Sensibility Nine - Many physicians instinctively distrust information technologies as instruments for savings and safety because they tend to benefit health plans and because of high costs of installation, training, maintaining, practice disruptions, low returns on investment, limitations in communicating with colleagues and hospitals, and their secret suspicion that these technologies may serve as vehicles for monitoring, punishing non-compliance, rating doctors, and excluding doctors.

Sensibility Ten - The potential value of virtual e-medicine in treating and consulting with patients over the Web rather than seeing them face-to-face is squandered and is often meaningless because Medicare and most health plans do not pay for virtual visits.

Sensibility Eleven - The savings of prevention, with the exception of smoking cessation, may be over-estimated because physicians are not paid for counseling patients, many patients do not like to be lectured on life style, and many resume harmful behaviors after they leave the doctor’s office or hospital. Besides preventing disease, though it saves money in the short run, may cost more in the long run because of costs of treating the elderly.

Sensibility Twelve – The Medical Home concept, is laudable because it places patients and primary care doctors at the center of coordinated care. Current pilot studies should be continued, but doctors fear the process has become too “political” and too bureaucratic. Doctors are acutely aware of the tremendous investment in information infrastructure and staff required and uncertainly of rules and rewards entailed.

4 comments:

Steven Knope, M.D. said...

I couldn't agree more with "Sensibility Three – Universal coverage and comprehensive coordinated care is meaningless without access to primary care physicians, a problem now manifest and playing out in Massachusetts." The problem with all discussions of "nationalized health care" is that insurance is not synonymous with health care. More insurance will not create more primary care doctors.

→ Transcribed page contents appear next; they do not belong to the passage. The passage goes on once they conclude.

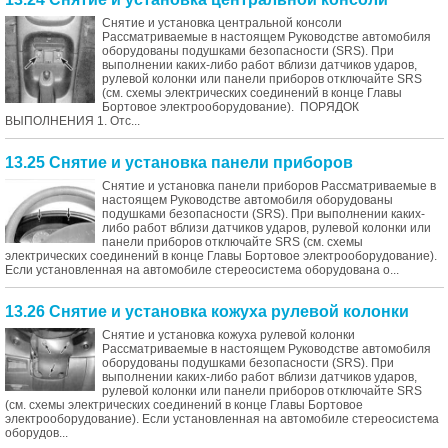
Снятие и установка центральной консоли
Рассматриваемые в настоящем Руководстве автомобиля
оборудованы подушками безопасности (SRS). При
выполнении каких-либо работ вблизи датчиков ударов,
рулевой колонки или панели приборов отключайте SRS
(см. схемы электрических соединений в конце Главы
Бортовое электрооборудование). ПОРЯДОК
ВЫПОЛНЕНИЯ 1. Отс...
13.25 Снятие и установка панели приборов
Снятие и установка панели приборов Рассматриваемые в
настоящем Руководстве автомобиля оборудованы
подушками безопасности (SRS). При выполнении каких-
либо работ вблизи датчиков ударов, рулевой колонки или
панели приборов отключайте SRS (см. схемы
электрических соединений в конце Главы Бортовое электрооборудование).
Если установленная на автомобиле стереосистема оборудована о...
13.26 Снятие и установка кожуха рулевой колонки
Снятие и установка кожуха рулевой колонки
Рассматриваемые в настоящем Руководстве автомобиля
оборудованы подушками безопасности (SRS). При
выполнении каких-либо работ вблизи датчиков ударов,
рулевой колонки или панели приборов отключайте SRS
(см. схемы электрических соединений в конце Главы Бортовое
электрооборудование). Если установленная на автомобиле стереосистема
оборудов...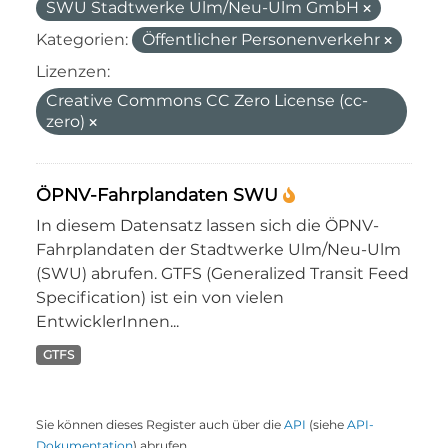
SWU Stadtwerke Ulm/Neu-Ulm GmbH
Kategorien:
Öffentlicher Personenverkehr
Lizenzen:
Creative Commons CC Zero License (cc-
zero)
ÖPNV-Fahrplandaten SWU
In diesem Datensatz lassen sich die ÖPNV-
Fahrplandaten der Stadtwerke Ulm/Neu-Ulm
(SWU) abrufen. GTFS (Generalized Transit Feed
Specification) ist ein von vielen
EntwicklerInnen...
GTFS
Sie können dieses Register auch über die
API
(siehe
API-
Dokumentation
) abrufen.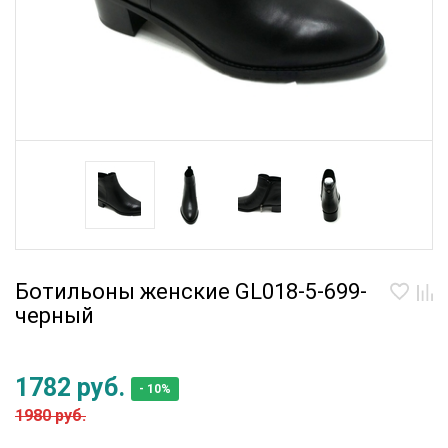
Ботильоны женские GL018-5-699-
черный
1782 руб.
- 10%
1980 руб.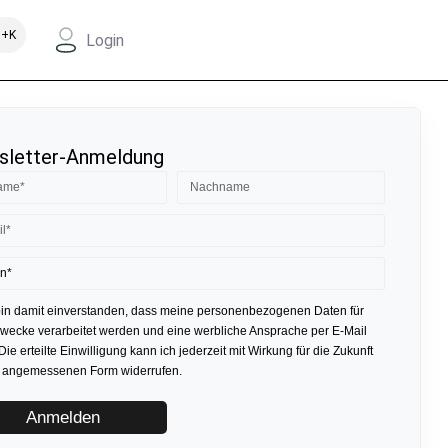
+K
Login
letter-Anmeldung
bin damit einverstanden, dass meine personenbezogenen Daten für
ecke verarbeitet werden und eine werbliche Ansprache per E-Mail
 Die erteilte Einwilligung kann ich jederzeit mit Wirkung für die Zukunft
r angemessenen Form widerrufen.
Anmelden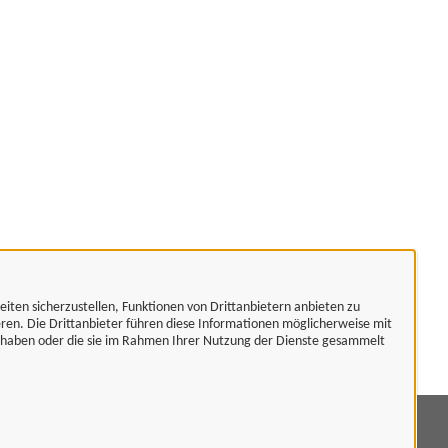
eiten sicherzustellen, Funktionen von Drittanbietern anbieten zu
eren. Die Drittanbieter führen diese Informationen möglicherweise mit
t haben oder die sie im Rahmen Ihrer Nutzung der Dienste gesammelt
mpressum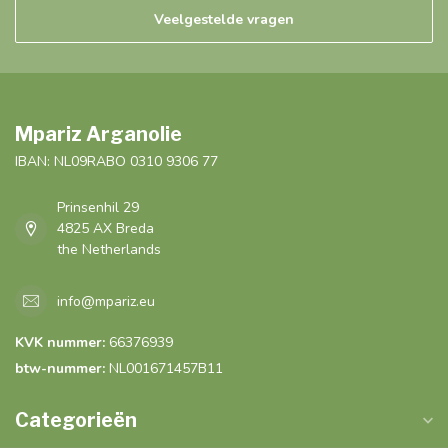
Veelgestelde vragen
Mpariz Arganolie
IBAN: NL09RABO 0310 9306 77
Prinsenhil 29
4825 AX Breda
the Netherlands
info@mpariz.eu
KVK nummer:
66376939
btw-nummer:
NL001671457B11
Categorieën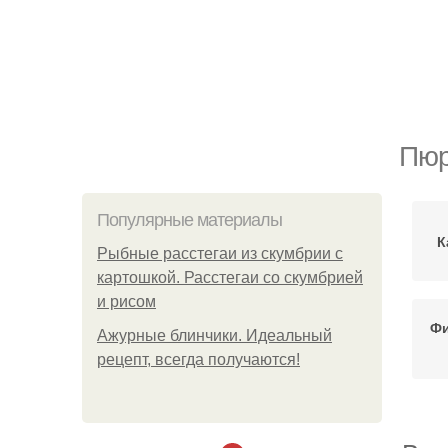
Пюр
Популярные материалы
К
Рыбные расстегаи из скумбрии с
картошкой. Расстегаи со скумбрией
и рисом
Фи
Ажурные блинчики. Идеальный
рецепт, всегда получаются!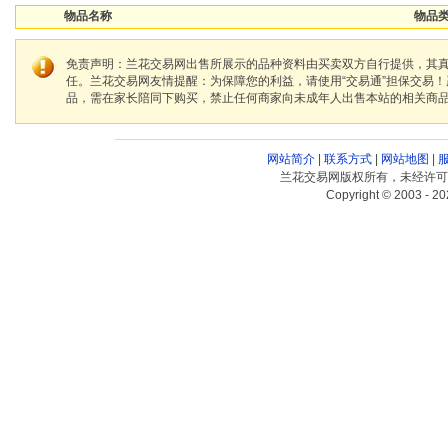
物品名称
物品类
免责声明：兰花交易网出售所展示的品种资料由买卖双方自行提供，其
任。兰花交易网友情提醒：为保障您的利益，请使用“交易通”担保交易
品，需在家长陪同下购买，禁止任何商家向未成年人出售本站的相关商
网站简介
|
联系方式
|
网站地图
|
兰花交易网版权所有，未经许可
Copyright © 2003 - 20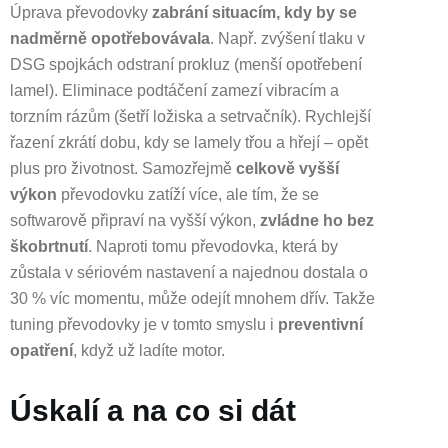
Úprava převodovky
zabrání situacím, kdy by se
nadměrně opotřebovávala
. Např. zvýšení tlaku v
DSG spojkách odstraní prokluz (menší opotřebení
lamel). Eliminace podtáčení zamezí vibracím a
torzním rázům (šetří ložiska a setrvačník). Rychlejší
řazení zkrátí dobu, kdy se lamely třou a hřejí – opět
plus pro životnost. Samozřejmě
celkově vyšší
výkon
převodovku zatíží více, ale tím, že se
softwarově připraví na vyšší výkon,
zvládne ho bez
škobrtnutí
. Naproti tomu převodovka, která by
zůstala v sériovém nastavení a najednou dostala o
30 % víc momentu, může odejít mnohem dřív. Takže
tuning převodovky je v tomto smyslu i
preventivní
opatření
, když už ladíte motor.
Úskalí a na co si dát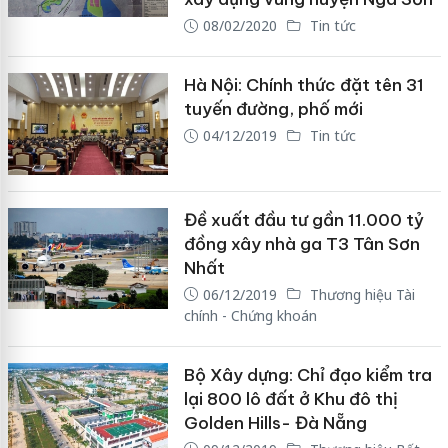
08/02/2020
Tin tức
Hà Nội: Chính thức đặt tên 31
tuyến đường, phố mới
04/12/2019
Tin tức
Đề xuất đầu tư gần 11.000 tỷ
đồng xây nhà ga T3 Tân Sơn
Nhất
06/12/2019
Thương hiệu Tài
chính - Chứng khoán
Bộ Xây dựng: Chỉ đạo kiểm tra
lại 800 lô đất ở Khu đô thị
Golden Hills- Đà Nẵng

I am one of those doctors who left the fast-food medicine world for concierge medicine 8 years ago. I just authored the first book on the subject and I believe that the free-market holds the only hope for saving primary care medicine.

Steven D. Knope, M.D.

Author, "Concierge Medicine; A New System to Get the Best Healthcare" (Greenwood/Praeger, May 2008)
www.conciergemedicinemd.com

Richard L. Reece, MD said...

Gee, thanks for your positive comments. I will llok up your book, and maybe even review it.

kevinh76 said...

Excellent post, as usual. While I can see how a medical home might improve outcomes or at least numbers, and might save money for the insurance companies, I don't really see how it will increase satisfaction with primary care docs or attract more physicians to primary care. With the medical home, I take financial responsibility for mid-levels who will likely often be out on disability, maternity leave, FMLA, vacation, sick leave, etc... Still being paid by me while I do their work. Then, I see only the sickest, most complicated patients - still 20-30 per day at 15 minute appointments for each. Then the phone calls, paperwork, complaints abount the midlevels. I don't cared what the pilot projects show, this is what will happen under the medical home. Not going to attract new docs to primary care that way.